Phosphorus is called a “controlling factor” for plant and algae growth, according to the DNR. When there are high levels of phosphorus in a stream, growth of aquatic plants and algae can explode. These plants and algae are broken down by bacteria. And agricultural runoff containing bacteria can lead to high levels of bacteria, which consume oxygen to fuel their work. So they end up sucking the oxygen out of the stream, to the detriment of fish and other aquatic life.
In the north branch subwatershed of the Milwaukee River, where Riverkeeper data shows abysmal readings for phosphorus and specific conductivity, the readings for dissolved oxygen are dangerously close to a failing grade. The river basin as a whole, though, received an A- for dissolved oxygen, as the rest of the subwatersheds had good measurements for dissolved oxygen.

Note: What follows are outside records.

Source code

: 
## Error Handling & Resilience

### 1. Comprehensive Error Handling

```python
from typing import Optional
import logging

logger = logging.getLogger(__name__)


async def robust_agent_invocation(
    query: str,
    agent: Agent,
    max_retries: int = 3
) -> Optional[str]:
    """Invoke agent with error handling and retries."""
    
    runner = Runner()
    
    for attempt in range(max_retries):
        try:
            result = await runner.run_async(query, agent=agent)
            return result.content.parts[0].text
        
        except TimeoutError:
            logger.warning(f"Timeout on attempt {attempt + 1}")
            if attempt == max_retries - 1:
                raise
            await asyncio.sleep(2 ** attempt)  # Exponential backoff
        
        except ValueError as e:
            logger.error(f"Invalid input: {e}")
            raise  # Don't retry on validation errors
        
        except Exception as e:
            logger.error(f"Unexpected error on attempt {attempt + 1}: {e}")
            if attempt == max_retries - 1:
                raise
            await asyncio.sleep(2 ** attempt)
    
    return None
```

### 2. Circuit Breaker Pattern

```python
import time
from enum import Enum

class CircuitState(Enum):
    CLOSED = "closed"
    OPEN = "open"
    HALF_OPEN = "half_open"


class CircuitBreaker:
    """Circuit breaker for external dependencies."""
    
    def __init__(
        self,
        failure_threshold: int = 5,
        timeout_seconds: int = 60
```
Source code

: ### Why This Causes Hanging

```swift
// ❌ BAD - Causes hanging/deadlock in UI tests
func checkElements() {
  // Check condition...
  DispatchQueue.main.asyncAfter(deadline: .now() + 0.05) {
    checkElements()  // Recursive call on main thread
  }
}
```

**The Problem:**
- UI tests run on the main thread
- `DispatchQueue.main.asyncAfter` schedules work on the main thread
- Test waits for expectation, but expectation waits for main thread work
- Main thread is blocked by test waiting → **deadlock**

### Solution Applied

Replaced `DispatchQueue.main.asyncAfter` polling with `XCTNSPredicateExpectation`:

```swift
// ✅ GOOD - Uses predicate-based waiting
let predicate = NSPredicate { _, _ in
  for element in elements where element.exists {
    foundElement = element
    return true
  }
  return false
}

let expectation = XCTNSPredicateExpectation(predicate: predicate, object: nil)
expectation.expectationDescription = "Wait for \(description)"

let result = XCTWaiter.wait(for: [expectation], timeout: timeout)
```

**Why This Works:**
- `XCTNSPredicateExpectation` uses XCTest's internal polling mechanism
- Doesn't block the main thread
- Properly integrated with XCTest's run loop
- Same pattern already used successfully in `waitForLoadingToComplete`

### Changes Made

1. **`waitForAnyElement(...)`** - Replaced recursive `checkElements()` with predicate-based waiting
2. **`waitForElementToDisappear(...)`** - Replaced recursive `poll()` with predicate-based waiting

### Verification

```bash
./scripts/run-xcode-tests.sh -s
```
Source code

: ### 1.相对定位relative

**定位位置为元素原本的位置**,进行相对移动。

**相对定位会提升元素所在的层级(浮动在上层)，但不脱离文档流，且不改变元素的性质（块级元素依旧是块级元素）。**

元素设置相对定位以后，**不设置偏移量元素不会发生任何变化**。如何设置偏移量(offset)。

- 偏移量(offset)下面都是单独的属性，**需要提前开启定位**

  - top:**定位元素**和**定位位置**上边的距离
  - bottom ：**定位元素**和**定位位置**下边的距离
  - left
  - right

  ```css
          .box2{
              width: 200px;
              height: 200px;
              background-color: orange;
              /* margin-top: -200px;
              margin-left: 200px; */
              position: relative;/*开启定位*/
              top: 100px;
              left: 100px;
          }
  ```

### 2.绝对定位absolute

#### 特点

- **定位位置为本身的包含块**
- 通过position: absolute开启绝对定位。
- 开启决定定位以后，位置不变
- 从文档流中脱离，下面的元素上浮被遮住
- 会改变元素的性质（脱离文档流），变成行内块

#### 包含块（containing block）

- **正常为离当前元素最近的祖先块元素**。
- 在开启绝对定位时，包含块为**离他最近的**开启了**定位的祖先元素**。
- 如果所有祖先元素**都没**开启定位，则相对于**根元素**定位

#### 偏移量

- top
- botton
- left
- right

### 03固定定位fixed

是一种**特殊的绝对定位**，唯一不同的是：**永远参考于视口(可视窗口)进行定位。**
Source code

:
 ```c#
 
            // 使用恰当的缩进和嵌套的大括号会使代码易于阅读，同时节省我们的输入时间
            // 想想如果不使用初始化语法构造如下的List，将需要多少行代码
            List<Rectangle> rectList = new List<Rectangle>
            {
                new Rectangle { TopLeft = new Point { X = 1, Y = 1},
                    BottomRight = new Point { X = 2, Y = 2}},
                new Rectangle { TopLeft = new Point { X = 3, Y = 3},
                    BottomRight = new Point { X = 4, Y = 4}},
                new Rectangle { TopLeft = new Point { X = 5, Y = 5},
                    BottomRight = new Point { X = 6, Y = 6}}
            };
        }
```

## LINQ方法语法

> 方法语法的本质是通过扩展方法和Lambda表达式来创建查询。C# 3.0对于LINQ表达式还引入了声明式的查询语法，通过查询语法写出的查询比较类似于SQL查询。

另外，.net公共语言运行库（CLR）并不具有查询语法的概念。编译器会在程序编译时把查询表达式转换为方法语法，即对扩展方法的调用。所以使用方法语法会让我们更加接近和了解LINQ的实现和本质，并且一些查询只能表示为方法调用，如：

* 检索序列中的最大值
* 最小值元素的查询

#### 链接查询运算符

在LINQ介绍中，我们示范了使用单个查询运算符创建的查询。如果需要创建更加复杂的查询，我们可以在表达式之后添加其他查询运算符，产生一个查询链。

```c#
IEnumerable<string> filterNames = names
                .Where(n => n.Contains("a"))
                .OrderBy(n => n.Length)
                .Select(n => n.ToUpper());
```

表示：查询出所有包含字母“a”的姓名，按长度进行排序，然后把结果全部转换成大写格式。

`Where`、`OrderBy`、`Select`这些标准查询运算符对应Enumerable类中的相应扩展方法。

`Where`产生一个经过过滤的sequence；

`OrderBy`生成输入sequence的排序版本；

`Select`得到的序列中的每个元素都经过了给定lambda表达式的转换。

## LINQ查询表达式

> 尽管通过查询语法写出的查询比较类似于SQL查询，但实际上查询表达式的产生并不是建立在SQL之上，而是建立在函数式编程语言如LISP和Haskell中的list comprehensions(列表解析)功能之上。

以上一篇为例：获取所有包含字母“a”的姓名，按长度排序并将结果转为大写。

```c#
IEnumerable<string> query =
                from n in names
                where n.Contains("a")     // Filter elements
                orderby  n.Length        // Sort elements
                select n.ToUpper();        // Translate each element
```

The low oxygen results in the north branch could be due to the low flow of a few particular streams, which can lead to stagnant water, but that could be due to the presence of agricultural land surrounding the streams. Driscoll noted that Batavia creek, which had consistently poor oxygen levels throughout the year, is surrounded by agricultural land.
All is not lost, though, Nenn and Driscoll say. There have been cleanup efforts, stream-bed reconstructions and habitat restorations, and there will be more in the future. Many of the problems have been identified, and the Riverkeeper isn’t alone with its monitoring. The DNR and the Milwaukee Metropolitan Sewerage District have decades of data on the state of the river basin, though the Riverkeeper has more monitoring stations than any others.
Nenn says more technology exists now than ever before to identify and deal with water quality problems. But solving these problems is the real challenge, she adds: “What we don’t necessarily have is the money or the political will.”